■ **Source text**
AMATEURS WHO ARE INTERESTED in predicting the positions in orbit of the earth satellites that broadcast pictures of cloud cover can now make a device that will perform the calculations automatically. The device is designed for satellites in orbit within 2,000 miles of the earth, and a separate device must be made for each satellite. Details of the apparatus are described by William K. Widger, Jr., who was a pioneer in the development of weather-satellite technology and is now director of geophysical services of Biospherics Consultants International, Inc. (P.O. Box 529, Laconia, N.H. 03246).

"The device consists of a map in the form of a polar projection of the Northern or Southern Hemisphere. A covering sheet of clear plastic is loosely pinned to the center of the map. The pin is fixed at the North or the South Pole.

"The plastic overlay rotates around the pin. The track on the earth's surface over which the satellite passes during any orbit is plotted as a curved line on the overlay [left]. By rotating the overlay with respect to the polar projection the observer can determine the geographical position of the track, that is, the subpoints on the earth's surface directly under the satellite, at any instant.

"A pattern of concentric circles can be drawn around any point on the earth's surface to represent the local horizon and to serve in determining the series of points directly under a satellite that correspond to the several angles of elevation above the horizon at which the satellite would be seen. When the overlay is rotated to the position at which the track crosses the pattern of concentric circles, the approximate direction and elevation of the satellite are depicted by the points where the track intercepts the circles. The track can be calibrated in terms of the number of minutes that have elapsed since the satellite passed over the Equator on its most recent northbound crossing.

"Normally the observer is interested in the position of the satellite in relation to the observing station. For this reason the map need not be cluttered with outlines of the earth's landmasses, although they can be included if the experimenter wants. They are shown on polar projections of the earth in most world atlases.

"For the background map use polar-coordinate graph paper No. 464417, a product of the Keuffel & Esser Company, or an equivalent. The track of the satellite is drawn with india ink on the type of plastic sheet known as heavyweight clear acetate paper, which is available from dealers in artists' supplies. Mount the graph paper on a stiff backing of cardboard or plywood.

"Begin the project by numbering the major intervals of the graph paper to serve as the geographical coordinates: latitude () and longitude (). Note that longitude increases both west and east from 0 degrees at the bottom of the map to 180 degrees at the top. Latitude in-creases from 0 degrees at the Equator to 90 degrees at the Pole. By convention positive numbers designate northern latitudes, negative numbers southern latitudes. In making calculations it is convenient to express longitude in terms of a full circle of 360 degrees, beginning at the bottom of the map and proceeding clockwise. Conversion from one system of designating longitude to the other is easy. Subtract longitudes greater than 180 degrees from 360. Label the difference longitude east. For example, longitude 210 degrees is equivalent to 360- 210 = 150°E.

"Next select and identify (by placing a dot on the graph paper) the location where observations will be made. In the accompanying example [Figure 1] I placed the dot at latitude 40°N and longitude 80°W. I then determined the radii of the concentric circles to be in scribed around this point for indicating the horizon and the elevation angles. To simplify the calculations I assume the earth to be spherical and smooth.

■ **Aim**
Condense the paragraph in the satellite-tracking text that begins "For the background map use" into a short list of the materials and mounting it specifies.

■ **Raw records**
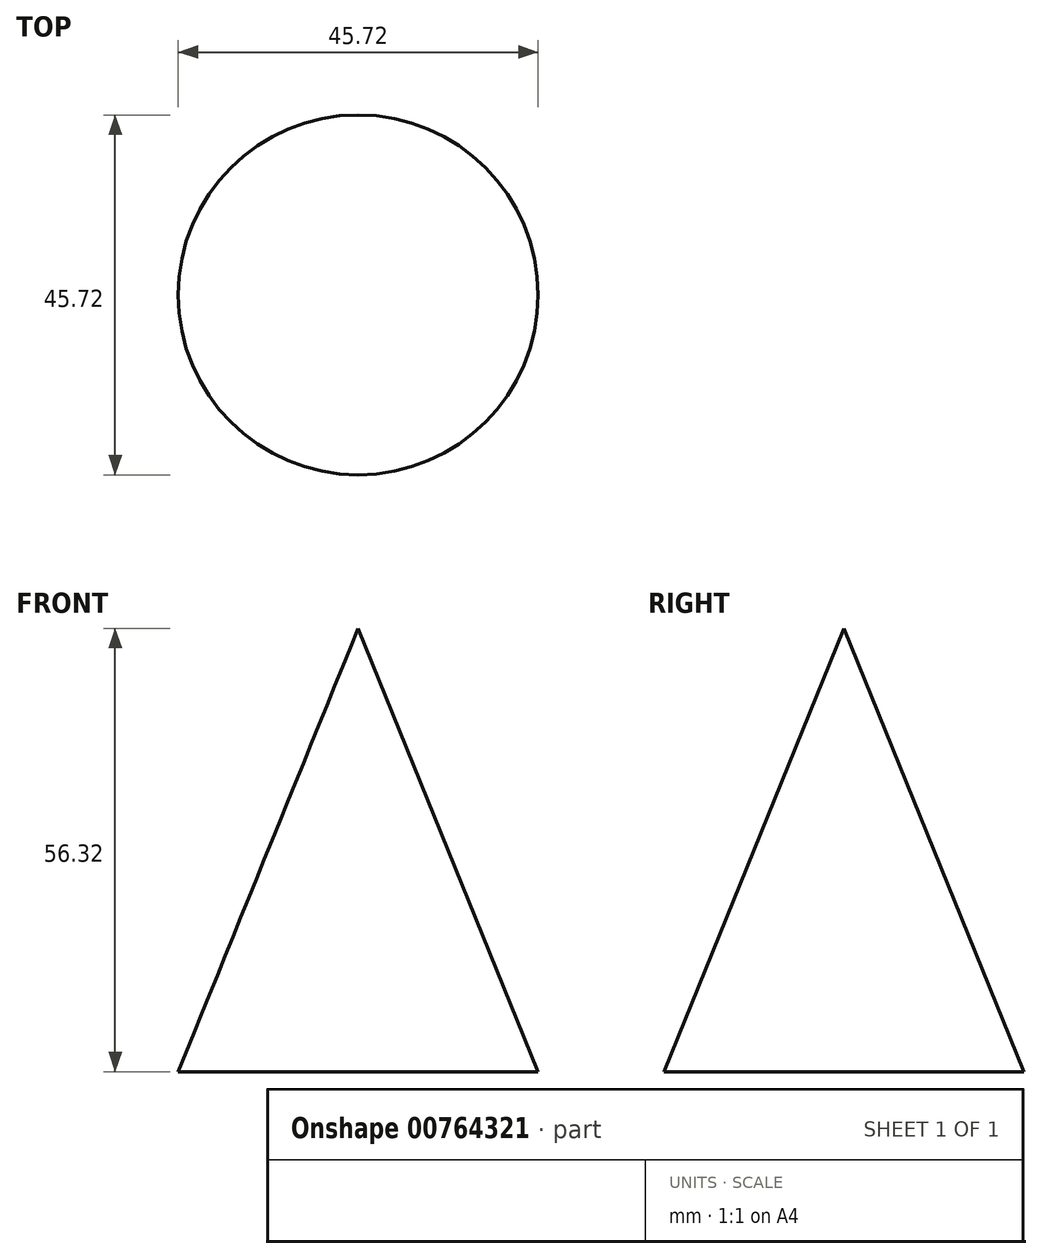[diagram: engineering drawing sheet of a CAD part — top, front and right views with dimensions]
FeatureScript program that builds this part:
annotation { "Feature Type Name" : "Feature", "Feature Type Description" : "" }
export const myFeature = defineFeature(function(context is Context, id is Id, definition is map)
    precondition{}
    {
        {
            var Q0;
            Q0=qCreatedBy(makeId("Front.planeOp"),FACE);
            var sketch = newSketch(context, id + "F0", { "sketchPlane" : qUnion([Q0])});
            skLineSegment(sketch, "E0", {"start": v(-36.41, 56.32) * mm, "end": v(-59.27, 0) * mm});
            skLineSegment(sketch, "E1", {"start": v(-36.41, 56.32) * mm, "end": v(-36.41, 0) * mm});
            skLineSegment(sketch, "E2", {"start": v(-36.41, 0) * mm, "end": v(-59.27, 0) * mm});
            skSolve(sketch);
        }
        {
            var Q0;
            Q0=makeQuery(id+"F0.imprint","IMPRINT",FACE,{"disambiguationData":[TD([[makeQuery(id+"F0.imprint","IMPRINT",EDGE,{"derivedFrom":sQuery(id+"F0.wireOp",EDGE,"E0")}),1.0]])]});
            var Q1;
            Q1=sQuery(id+"F0.wireOp",EDGE,"E1");
            revolve(context, id + "F1", {"surfaceOperationType" : NewSurfaceOperationType.NEW, "entities" : qUnion([Q0]), "axis" : qUnion([Q1]), "revolveType" : RevolveType.FULL});
        }
        {
            var Q0;
            Q0=qCreatedBy(makeId("Top.planeOp"),FACE);
            var sketch = newSketch(context, id + "F2", { "sketchPlane" : qUnion([Q0])});
            skLineSegment(sketch, "E3", {"start": v(-45.07, 27) * mm, "end": v(-45.07, -27.75) * mm});
            skSolve(sketch);
        }
        {
            var Q0;
            Q0=sQuery(id+"F2.wireOp",EDGE,"E3");
            extrude(context, id + "F3", {"bodyType" : ToolBodyType.SURFACE, "surfaceEntities" : qUnion([Q0]), "endBound" : BoundingType.SYMMETRIC, "depth" : 125.98 * mm, "offsetDistance" : 25.4 * mm});
        }
        {
            var Q0;
            Q0=qCreatedBy(makeId("Front.planeOp"),FACE);
            var sketch = newSketch(context, id + "F4", { "sketchPlane" : qUnion([Q0])});
            skLineSegment(sketch, "E4", {"start": v(-65.72, 40.47) * mm, "end": v(-4.52, 40.47) * mm});
            skSolve(sketch);
        }
        {
            var Q0;
            Q0=sQuery(id+"F4.wireOp",EDGE,"E4");
            extrude(context, id + "F5", {"bodyType" : ToolBodyType.SURFACE, "surfaceEntities" : qUnion([Q0]), "endBound" : BoundingType.SYMMETRIC, "depth" : 114.3 * mm, "offsetDistance" : 25.4 * mm});
        }
    });
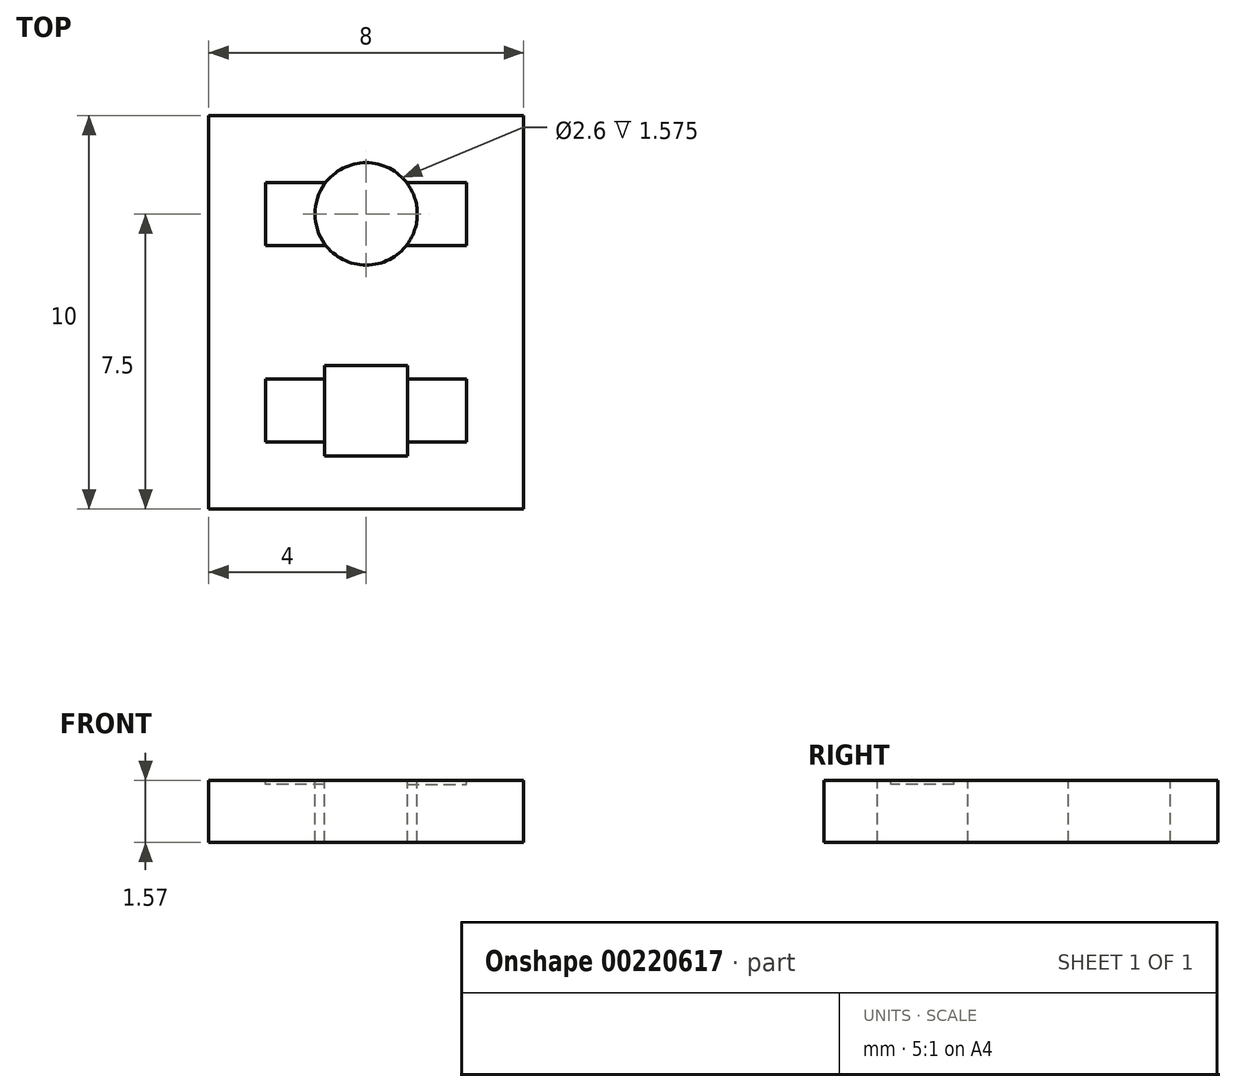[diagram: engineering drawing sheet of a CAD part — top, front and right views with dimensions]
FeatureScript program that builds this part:
annotation { "Feature Type Name" : "Feature", "Feature Type Description" : "" }
export const myFeature = defineFeature(function(context is Context, id is Id, definition is map)
    precondition{}
    {
        {
            var Q0;
            Q0=qCreatedBy(makeId("Top.planeOp"),FACE);
            var sketch = newSketch(context, id + "F0", { "sketchPlane" : qUnion([Q0])});
            skLineSegment(sketch, "E0.bottom", {"start": v(4, 2.5) * mm, "end": v(-4, 2.5) * mm});
            skLineSegment(sketch, "E0.top", {"start": v(4, -2.5) * mm, "end": v(-4, -2.5) * mm});
            skLineSegment(sketch, "E0.left", {"start": v(4, 2.5) * mm, "end": v(4, -2.5) * mm});
            skLineSegment(sketch, "E0.right", {"start": v(-4, 2.5) * mm, "end": v(-4, -2.5) * mm});
            skPoint(sketch, "E0.middle", {"position": v(0, 0) * mm});
            skLineSegment(sketch, "E1.bottom", {"start": v(1.05, 1.15) * mm, "end": v(-1.05, 1.15) * mm});
            skLineSegment(sketch, "E1.top", {"start": v(1.05, -1.15) * mm, "end": v(-1.05, -1.15) * mm});
            skLineSegment(sketch, "E1.left", {"start": v(1.05, 1.15) * mm, "end": v(1.05, -1.15) * mm});
            skLineSegment(sketch, "E1.right", {"start": v(-1.05, 1.15) * mm, "end": v(-1.05, -1.15) * mm});
            skLineSegment(sketch, "E2.bottom", {"start": v(-1.05, 0.8) * mm, "end": v(-2.55, 0.8) * mm});
            skLineSegment(sketch, "E2.top", {"start": v(-1.05, -0.8) * mm, "end": v(-2.55, -0.8) * mm});
            skLineSegment(sketch, "E2.left", {"start": v(-1.05, 0.8) * mm, "end": v(-1.05, -0.8) * mm});
            skLineSegment(sketch, "E2.right", {"start": v(-2.55, 0.8) * mm, "end": v(-2.55, -0.8) * mm});
            skLineSegment(sketch, "E3.bottom", {"start": v(1.05, -0.8) * mm, "end": v(2.55, -0.8) * mm});
            skLineSegment(sketch, "E3.top", {"start": v(1.05, 0.8) * mm, "end": v(2.55, 0.8) * mm});
            skLineSegment(sketch, "E3.left", {"start": v(1.05, 0.8) * mm, "end": v(1.05, -0.8) * mm});
            skLineSegment(sketch, "E3.right", {"start": v(2.55, 0.8) * mm, "end": v(2.55, -0.8) * mm});
            skLineSegment(sketch, "E4", {"start": v(-1.05, 0) * mm, "end": v(0, 0) * mm, "construction": true});
            skLineSegment(sketch, "E5", {"start": v(0, 0) * mm, "end": v(1.05, 0) * mm, "construction": true});
            skLineSegment(sketch, "E6", {"start": v(-1.8, 0.8) * mm, "end": v(-1.8, -0.8) * mm, "construction": true});
            skSolve(sketch);
        }
        {
            var Q0;
            Q0 = qSketchRegion(id + "F0", true);
            var Q1;
            Q1=makeQuery(id+"F0.imprint","IMPRINT",FACE,{"disambiguationData":[TD([[makeQuery(id+"F0.imprint","IMPRINT",EDGE,{"derivedFrom":sQuery(id+"F0.wireOp",EDGE,"E2.bottom")}),1.0]])]});
            var Q2;
            Q2=makeQuery(id+"F0.imprint","IMPRINT",FACE,{"disambiguationData":[TD([[makeQuery(id+"F0.imprint","IMPRINT",EDGE,{"derivedFrom":sQuery(id+"F0.wireOp",EDGE,"E3.bottom")}),1.0]])]});
            extrude(context, id + "F1", {"entities" : qUnion([Q0, Q1, Q2]), "oppositeDirection" : true, "depth" : 1.57 * mm});
        }
        {
            var Q0;
            Q0=makeQuery(id+"F0.imprint","IMPRINT",FACE,{"disambiguationData":[TD([[makeQuery(id+"F0.imprint","IMPRINT",EDGE,{"derivedFrom":sQuery(id+"F0.wireOp",EDGE,"E2.bottom")}),1.0]])]});
            var Q1;
            Q1=makeQuery(id+"F0.imprint","IMPRINT",FACE,{"disambiguationData":[TD([[makeQuery(id+"F0.imprint","IMPRINT",EDGE,{"derivedFrom":sQuery(id+"F0.wireOp",EDGE,"E3.bottom")}),1.0]])]});
            extrude(context, id + "F2", {"entities" : qUnion([Q0, Q1]), "operationType" : NewBodyOperationType.REMOVE, "oppositeDirection" : true, "depth" : .1 * mm});
        }
        {
            var Q0;
            Q0=makeQuery(id+"F1.opExtrude","SWEPT_FACE",FACE,{"disambiguationData":[OSD([sQuery(id+"F0.wireOp",EDGE,"E0.bottom")])]});
            extrude(context, id + "F3", {"entities" : qUnion([Q0]), "operationType" : NewBodyOperationType.ADD, "depth" : 5 * mm});
        }
        {
            var Q0;
            {var subQ0=sQuery(id+"F0.wireOp",EDGE,"E0.bottom");Q0=makeQuery(id+"F3.boolean.opBoolean","MERGE",FACE,{"derivedFrom":[makeQuery(id+"F1.opExtrude","CAP_FACE",FACE,{"disambiguationData":[OSD([subQ0,sQuery(id+"F0.wireOp",EDGE,"E0.top"),sQuery(id+"F0.wireOp",EDGE,"E0.left"),sQuery(id+"F0.wireOp",EDGE,"E0.right"),sQuery(id+"F0.wireOp",EDGE,"E1.bottom"),sQuery(id+"F0.wireOp",EDGE,"E1.top"),sQuery(id+"F0.wireOp",EDGE,"E1.left"),sQuery(id+"F0.wireOp",EDGE,"E1.right"),sQuery(id+"F0.wireOp",EDGE,"E2.left"),sQuery(id+"F0.wireOp",EDGE,"E3.left")])],"isStart":true}),makeQuery(id+"F3.opExtrude","SWEPT_FACE",FACE,{"disambiguationData":[OSD([subQ0]),TDD([makeQuery(id+"F1.opExtrude","CAP_EDGE",EDGE,{"disambiguationData":[OSD([subQ0])],"isStart":true})])]})]});}
            var sketch = newSketch(context, id + "F4", { "sketchPlane" : qUnion([Q0])});
            skLineSegment(sketch, "E7", {"start": v(0, 0) * mm, "end": v(0, 5) * mm, "construction": true});
            skCircle(sketch, "E8", {"center": v(0, 5) * mm, "radius": 1.3 * mm});
            skLineSegment(sketch, "E9", {"start": v(-4, 7.5) * mm, "end": v(0, 5) * mm, "construction": true});
            skLineSegment(sketch, "E10", {"start": v(-4, 2.5) * mm, "end": v(0, 5) * mm, "construction": true});
            skLineSegment(sketch, "E11.bottom", {"start": v(2.55, 5.8) * mm, "end": v(1.05, 5.8) * mm});
            skLineSegment(sketch, "E11.top", {"start": v(2.55, 4.2) * mm, "end": v(1.05, 4.2) * mm});
            skLineSegment(sketch, "E11.left", {"start": v(2.55, 5.8) * mm, "end": v(2.55, 4.2) * mm});
            skLineSegment(sketch, "E11.right", {"start": v(1.05, 5.8) * mm, "end": v(1.05, 4.2) * mm});
            skLineSegment(sketch, "E12.bottom", {"start": v(-2.55, 5.8) * mm, "end": v(-1.05, 5.8) * mm});
            skLineSegment(sketch, "E12.top", {"start": v(-2.55, 4.2) * mm, "end": v(-1.05, 4.2) * mm});
            skLineSegment(sketch, "E12.left", {"start": v(-2.55, 5.8) * mm, "end": v(-2.55, 4.2) * mm});
            skLineSegment(sketch, "E12.right", {"start": v(-1.05, 5.8) * mm, "end": v(-1.05, 4.2) * mm});
            skLineSegment(sketch, "E13", {"start": v(0, 5) * mm, "end": v(-1.05, 5) * mm});
            skLineSegment(sketch, "E14", {"start": v(0, 5) * mm, "end": v(1.05, 5) * mm});
            skSolve(sketch);
        }
        {
            var Q0;
            {var subQ0=sQuery(id+"F4.wireOp",EDGE,"E13");Q0=makeQuery(id+"F4.imprint","IMPRINT",FACE,{"disambiguationData":[TD([[makeQuery(id+"F4.imprint","IMPRINT",EDGE,{"derivedFrom":subQ0}),1.0]])]});}
            var Q1;
            {var subQ0=sQuery(id+"F4.wireOp",EDGE,"E12.right");var subQ1=sQuery(id+"F4.wireOp",EDGE,"E8");var subQ2=makeQuery(id+"F4.imprint","INTERSECT",VERTEX,{"disambiguationData":[OD(0.0)],"derivedFrom":[subQ1,subQ0]});Q1=makeQuery(id+"F4.imprint","IMPRINT",FACE,{"disambiguationData":[TD([[makeQuery(id+"F4.imprint","IMPRINT",EDGE,{"disambiguationData":[TD([[subQ2,-1.0]])],"derivedFrom":subQ1}),1.0]])]});}
            var Q2;
            {var subQ0=sQuery(id+"F4.wireOp",EDGE,"E13");Q2=makeQuery(id+"F4.imprint","IMPRINT",FACE,{"disambiguationData":[TD([[makeQuery(id+"F4.imprint","IMPRINT",EDGE,{"derivedFrom":subQ0}),-1.0]])]});}
            var Q3;
            {var subQ0=sQuery(id+"F4.wireOp",EDGE,"E11.right");var subQ1=sQuery(id+"F4.wireOp",EDGE,"E8");var subQ2=makeQuery(id+"F4.imprint","INTERSECT",VERTEX,{"disambiguationData":[OD(0.0)],"derivedFrom":[subQ1,subQ0]});Q3=makeQuery(id+"F4.imprint","IMPRINT",FACE,{"disambiguationData":[TD([[makeQuery(id+"F4.imprint","IMPRINT",EDGE,{"disambiguationData":[TD([[subQ2,1.0]])],"derivedFrom":subQ1}),1.0]])]});}
            var Q4;
            Q4=sQuery(id+"F4.wireOp",EDGE,"E8");
            extrude(context, id + "F5", {"entities" : qUnion([Q0, Q1, Q2, Q3]), "operationType" : NewBodyOperationType.REMOVE, "surfaceEntities" : qUnion([Q4]), "oppositeDirection" : true, "depth" : 25 * mm});
        }
        {
            var Q0;
            {var subQ1=sQuery(id+"F4.wireOp",EDGE,"E12.bottom");Q0=makeQuery(id+"F4.imprint","IMPRINT",FACE,{"disambiguationData":[TD([[makeQuery(id+"F4.imprint","IMPRINT",EDGE,{"derivedFrom":subQ1}),-1.0]])]});}
            var Q1;
            {var subQ4=sQuery(id+"F4.wireOp",EDGE,"E11.bottom");Q1=makeQuery(id+"F4.imprint","IMPRINT",FACE,{"disambiguationData":[TD([[makeQuery(id+"F4.imprint","IMPRINT",EDGE,{"derivedFrom":subQ4}),1.0]])]});}
            extrude(context, id + "F6", {"entities" : qUnion([Q0, Q1]), "operationType" : NewBodyOperationType.REMOVE, "oppositeDirection" : true, "depth" : 0.01 * mm});
        }
    });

■ **Correct result**
- Background map: polar-coordinate graph paper No. 464417 from the Keuffel & Esser Company, or an equivalent.
- Satellite track: drawn in india ink on heavyweight clear acetate paper, sold by dealers in artists' supplies.
- Mounting: the graph paper goes on a stiff backing of cardboard or plywood.